**Exercise directions:** Among the lines below, keep only those from the one containing "[170,315,218,331] Avenças, ->" through the one containing "[166,335,291,352] e como", and reproduce them exactly.

**Supplied records:**
━━━━
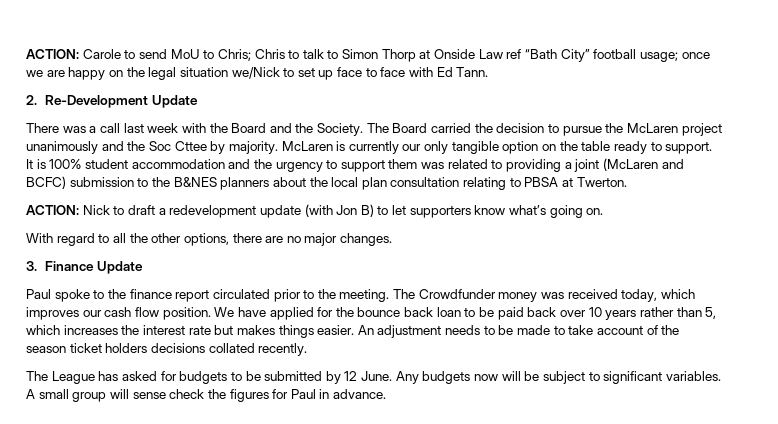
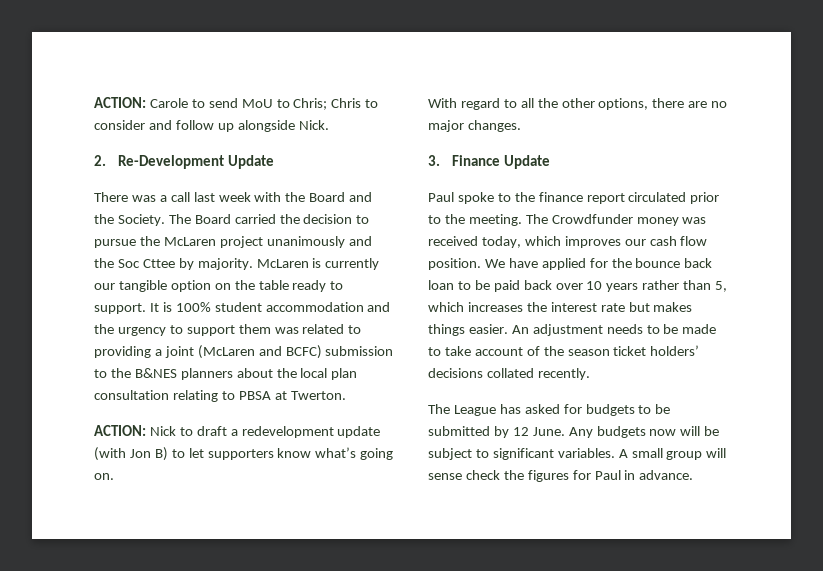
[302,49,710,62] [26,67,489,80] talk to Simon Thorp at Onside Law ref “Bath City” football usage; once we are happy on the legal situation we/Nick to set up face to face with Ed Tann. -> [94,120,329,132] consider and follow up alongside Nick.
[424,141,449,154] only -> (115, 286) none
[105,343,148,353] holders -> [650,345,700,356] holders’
━━━━
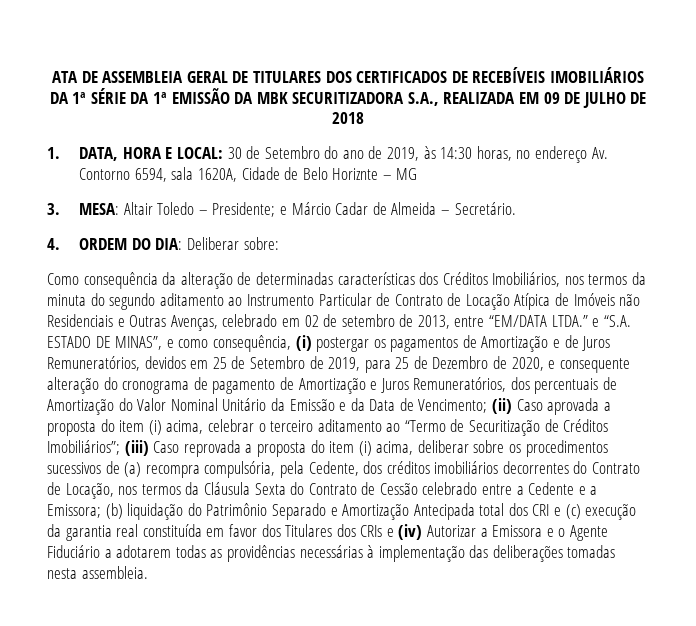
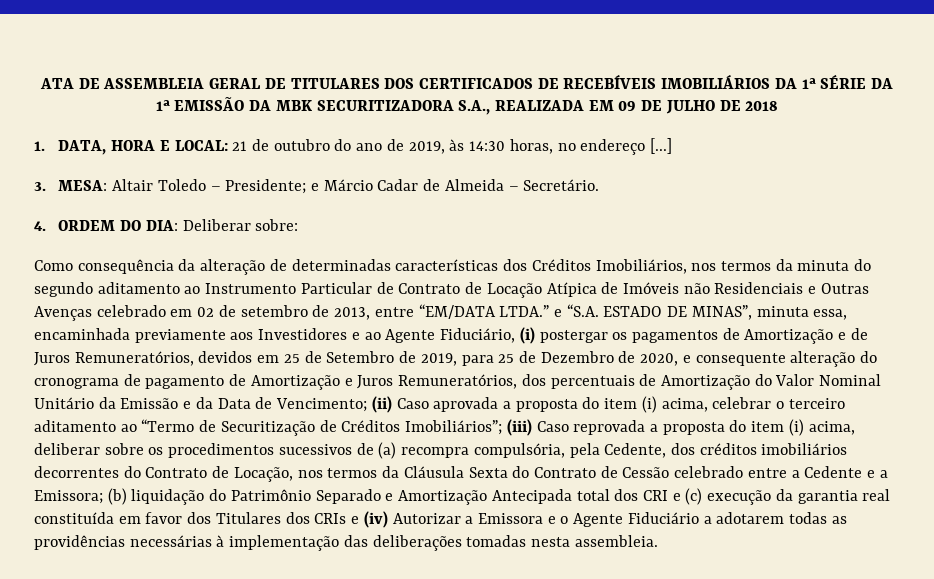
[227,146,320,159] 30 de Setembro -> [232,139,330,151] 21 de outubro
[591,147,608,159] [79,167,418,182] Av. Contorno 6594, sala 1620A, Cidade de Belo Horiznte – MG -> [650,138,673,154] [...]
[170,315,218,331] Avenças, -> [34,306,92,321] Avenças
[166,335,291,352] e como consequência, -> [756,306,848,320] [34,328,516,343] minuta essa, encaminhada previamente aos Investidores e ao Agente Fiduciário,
━━━━
**Answer for this exercise:**
[170,315,218,331] Avenças, -> [34,306,92,321] Avenças
[166,335,291,352] e como consequência, -> [756,306,848,320] [34,328,516,343] minuta essa, encaminhada previamente aos Investidores e ao Agente Fiduciário,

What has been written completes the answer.